I shudder to think what might have happened to me if anyone had seen some of the doodles I came up with during my time in school. Chemistry class: Doodle of chemistry teacher with little beakers coming out of his head like horns; exploding Bunsen burners in the background. French class: Doodle of French teacher with large baguette in her derriere. Calculus class: Trust me, you don't want to know.

The point is, I channeled my grouchiness over being bored, being worried about prom — heck, about being a teenager — into very bad, not particularly creative art. The drawings weren't very nice, certainly, but they weren't threatening. I never, ever would have dreamed of acting on any of them. (And besides, I didn't know enough about chemistry to successfully blow anything up.)

Granted, I was in school long before Columbine — and while things were not perfect back then, they were a lot simpler, in many ways. Teachers were more worried about students skipping classes than about any one of us whipping out a semi-automatic weapon and gunning down our classmates. Most of the time, just showing up was good enough, and whether you spent the interim time doodling was kind of beside the point.

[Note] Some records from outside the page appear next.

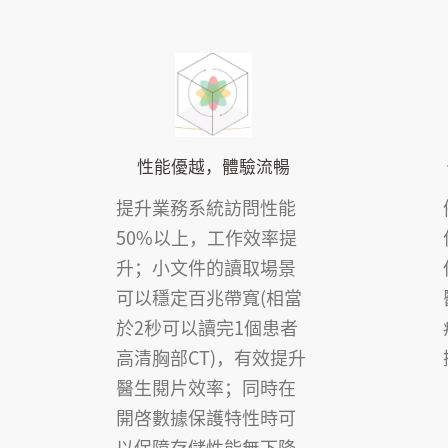
性能優越，體驗流暢
提升業務系統訪問性能
50%以上，工作效率提
升；小文件的讀取場景
可以穩定百兆帶寬(相當
於2秒可以讀完1個患者
高清胸部CT)，有效提升
醫生閱片效率；同時在
開啓數據保護特性時可
以保障存儲性能無下降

And really, I don't think things are so different in the post-Columbine world. Kids haven't changed much in the last 10 years, even though the bad eggs seem to get their hands on guns more often. Middle and high school students are no more villainous now than they were back in the 1980s — and they have much better hair now, too.

I know that teachers and principals have a very tough job. And of course they should be on the lookout for signs of violent behavior. But let's keep our hysteria to a dull roar, shall we? Becca Johnson shouldn't be punished for doodling. If anything she should be rewarded for showcasing her pent-up annoyance in such a peaceful and non-destructive manner. Rather than suspend Becca, let's take a moment to give her a round of applause. And it sounds to me like she could also use an art class.